The method expects a list of ForecastHourly objects that match the API schema.

```python
from cams_ncp_client.client import CamsNcpApiClient
from cams_ncp_client.schemas.common import ForecastHourly
from datetime import datetime

client = CamsNcpApiClient(base_url="https://193.190.137.75/api")

forecast_data = [
    ForecastHourly(
        station_name="42N016",
        quantity_name="PM10",
        model_name="CAMS",
        base_time=datetime(2024, 5, 10, 0, 0),
        forecast_time=datetime(2024, 5, 11, 12, 0),
        value=15.3
    ),
    ForecastHourly(
        station_name="42N016",
        quantity_name="PM10",
        model_name="CAMS",
        base_time=datetime(2024, 5, 10, 0, 0),
        forecast_time=datetime(2024, 5, 11, 13, 0),
        value=16.7
    )
]

created_forecasts = client.forecast.create_forecasts(forecast_data)
print(f"Uploaded: {created_forecasts}.")

```

### Full API 

The full API documentation is available at [https://cams-ncp-client.readthedocs.io/en/latest/](https://cams-ncp-client.readthedocs.io/en/latest/).

## Contributing

If you want to contribute to spio, please follow the standard contributing guidelines and push your changes to a new branch in
https://git.vito.be/projects/MARVIN/repos/cams-ncp-client 


## Testing

TODO

## CI/CD

TODO


### Updating the Package Version

To update the package version:

1. Tag the code with the new version number in the format `major.minor.fix`.
2. Push the tagged code to the appropriate branch.

### Pipeline Automation

The CI/CD pipeline is fully automated using Jenkins.
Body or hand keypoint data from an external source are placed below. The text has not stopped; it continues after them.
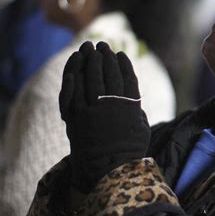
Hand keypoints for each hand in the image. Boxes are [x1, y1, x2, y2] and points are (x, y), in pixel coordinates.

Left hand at [59, 41, 149, 192]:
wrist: (106, 169)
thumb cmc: (129, 150)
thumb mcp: (142, 127)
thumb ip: (138, 109)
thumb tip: (133, 98)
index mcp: (130, 106)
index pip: (126, 77)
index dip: (123, 64)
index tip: (120, 55)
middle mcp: (111, 103)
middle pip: (108, 72)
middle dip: (106, 56)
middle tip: (103, 46)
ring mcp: (91, 108)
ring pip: (90, 76)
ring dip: (91, 59)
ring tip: (90, 48)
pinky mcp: (74, 114)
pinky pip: (72, 87)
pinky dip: (73, 71)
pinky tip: (76, 61)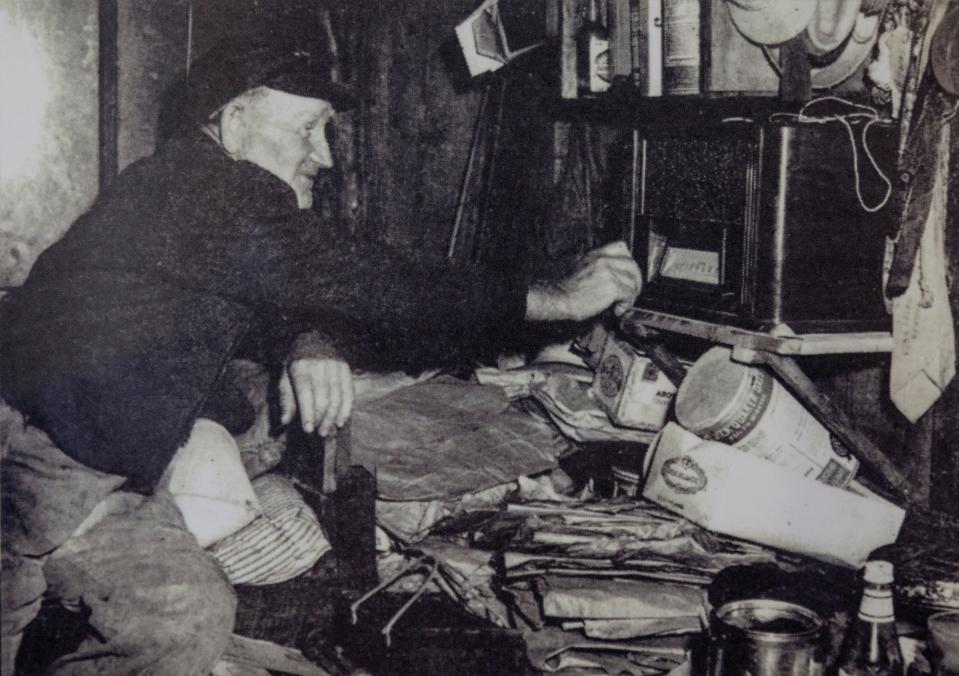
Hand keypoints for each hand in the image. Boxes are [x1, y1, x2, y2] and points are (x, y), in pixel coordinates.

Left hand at [279, 333, 353, 436]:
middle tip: (319, 433)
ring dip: (333, 417)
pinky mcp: (345, 369)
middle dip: (322, 419)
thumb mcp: (284, 377)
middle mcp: (319, 366)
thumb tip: (285, 421)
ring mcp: (334, 366)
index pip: (306, 394)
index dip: (308, 414)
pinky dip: (346, 409)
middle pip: (323, 399)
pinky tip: (341, 421)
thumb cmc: (296, 363)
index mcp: (300, 367)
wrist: (313, 339)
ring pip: (337, 398)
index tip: (308, 430)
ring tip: (327, 430)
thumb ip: (286, 399)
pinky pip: (349, 392)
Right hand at [525, 241, 641, 321]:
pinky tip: (617, 310)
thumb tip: (616, 277)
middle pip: (632, 264)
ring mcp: (608, 272)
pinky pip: (629, 294)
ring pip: (633, 281)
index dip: (629, 261)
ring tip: (622, 304)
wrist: (560, 300)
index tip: (628, 274)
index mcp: (596, 255)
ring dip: (631, 295)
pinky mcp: (612, 286)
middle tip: (631, 292)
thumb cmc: (568, 291)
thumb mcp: (582, 269)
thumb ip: (599, 268)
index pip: (621, 247)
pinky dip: (626, 304)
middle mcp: (603, 260)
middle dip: (635, 280)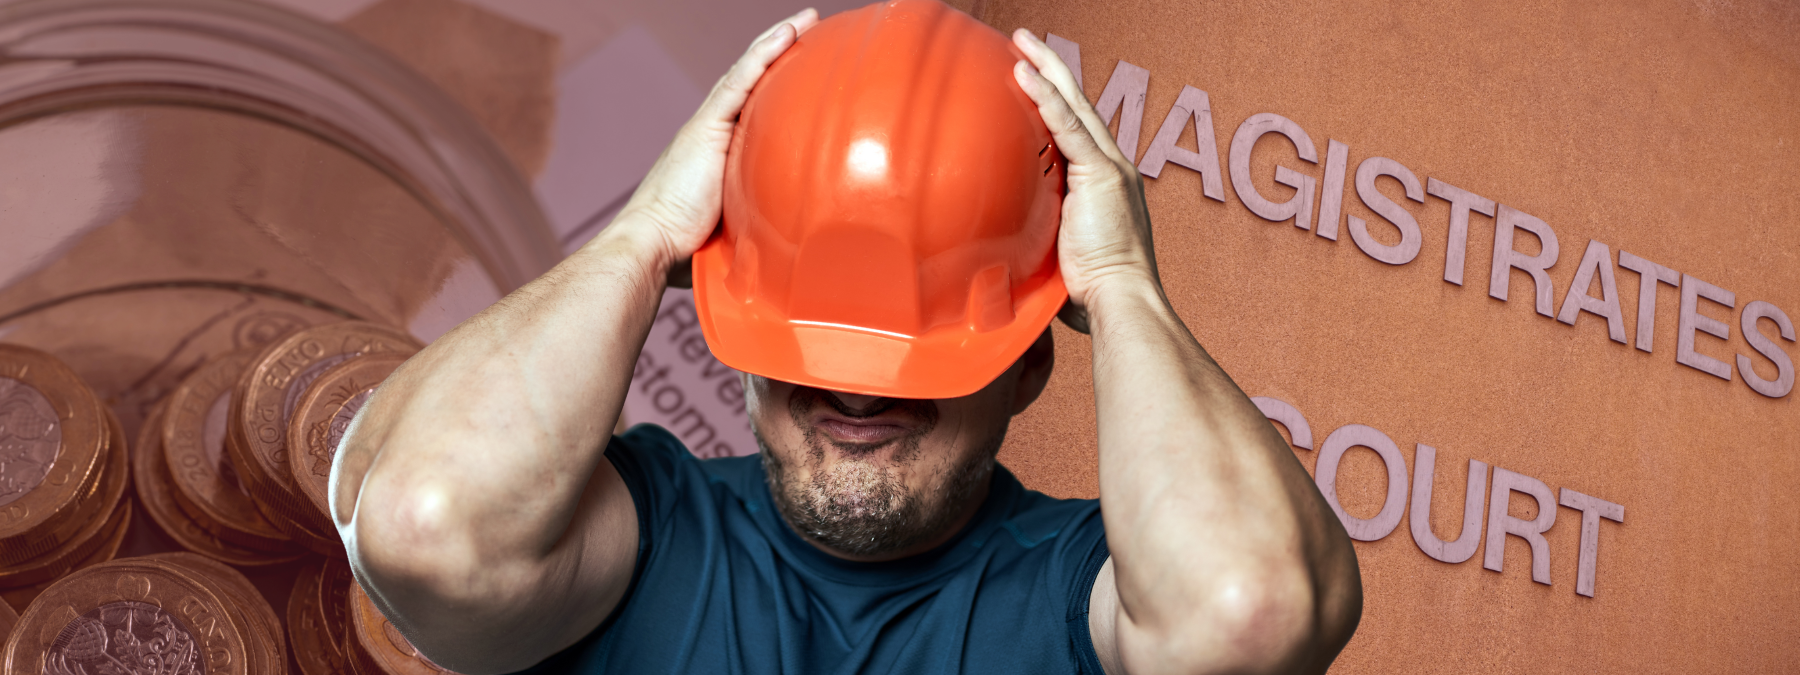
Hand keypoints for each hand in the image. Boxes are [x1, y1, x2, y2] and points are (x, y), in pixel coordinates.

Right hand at [604, 8, 820, 284]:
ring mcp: (707, 126)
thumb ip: (752, 229)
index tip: (800, 70)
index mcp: (715, 153)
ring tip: (804, 20)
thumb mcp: (731, 232)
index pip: (750, 109)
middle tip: (808, 29)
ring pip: (746, 73)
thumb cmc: (682, 251)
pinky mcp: (707, 127)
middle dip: (777, 54)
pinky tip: (787, 34)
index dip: (772, 85)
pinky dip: (764, 55)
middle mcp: (709, 132)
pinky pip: (741, 82)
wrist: (651, 246)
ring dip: (776, 43)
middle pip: (749, 82)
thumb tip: (782, 256)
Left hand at [1010, 29, 1159, 332]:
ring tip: (1022, 42)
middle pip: (1078, 104)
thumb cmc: (1092, 292)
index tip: (1032, 79)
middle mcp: (1111, 166)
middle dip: (1052, 69)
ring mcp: (1109, 167)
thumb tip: (1005, 248)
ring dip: (1046, 69)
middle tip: (1026, 42)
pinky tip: (1023, 73)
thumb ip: (1039, 236)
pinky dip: (1044, 97)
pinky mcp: (1101, 174)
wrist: (1119, 300)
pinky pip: (1067, 126)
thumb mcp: (1059, 253)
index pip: (1075, 129)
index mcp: (1103, 182)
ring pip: (1074, 104)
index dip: (1055, 100)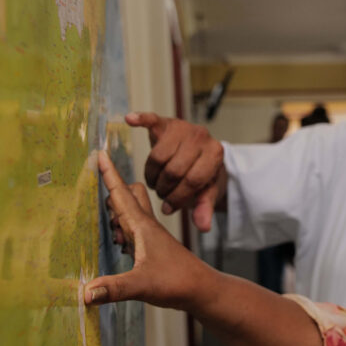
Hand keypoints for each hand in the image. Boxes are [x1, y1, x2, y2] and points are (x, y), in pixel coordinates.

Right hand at [84, 151, 207, 307]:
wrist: (202, 290)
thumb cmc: (177, 282)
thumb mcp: (142, 285)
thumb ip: (113, 289)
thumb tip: (85, 293)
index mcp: (142, 226)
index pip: (121, 193)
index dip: (109, 174)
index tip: (98, 153)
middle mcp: (146, 226)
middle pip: (127, 195)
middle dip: (112, 194)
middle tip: (103, 212)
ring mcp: (150, 235)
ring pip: (129, 211)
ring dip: (115, 216)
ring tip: (116, 240)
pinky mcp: (152, 246)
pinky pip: (132, 228)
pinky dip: (122, 231)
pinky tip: (121, 248)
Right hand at [126, 112, 226, 230]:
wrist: (202, 151)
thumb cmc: (204, 173)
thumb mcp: (208, 191)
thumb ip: (205, 207)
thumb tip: (204, 226)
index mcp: (215, 154)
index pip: (193, 180)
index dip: (179, 197)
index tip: (169, 207)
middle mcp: (200, 137)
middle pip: (174, 169)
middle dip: (165, 188)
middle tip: (162, 194)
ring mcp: (183, 128)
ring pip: (158, 156)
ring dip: (152, 174)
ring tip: (155, 182)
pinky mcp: (166, 122)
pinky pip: (151, 119)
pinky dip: (141, 119)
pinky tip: (130, 119)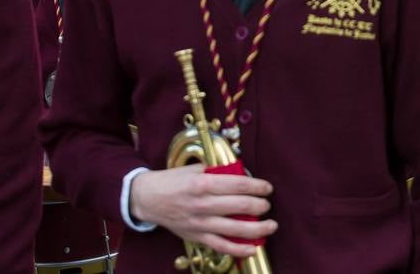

Pipeline details are defined in the `Jenkinsfile` located in the repository root.

## Contact

For questions or issues, please reach out to the project maintainers:

- **Roeland Maes**: [roeland.maes@vito.be](mailto:roeland.maes@vito.be)


## License

This project is licensed under the MIT License. See the `LICENSE.md` file for details.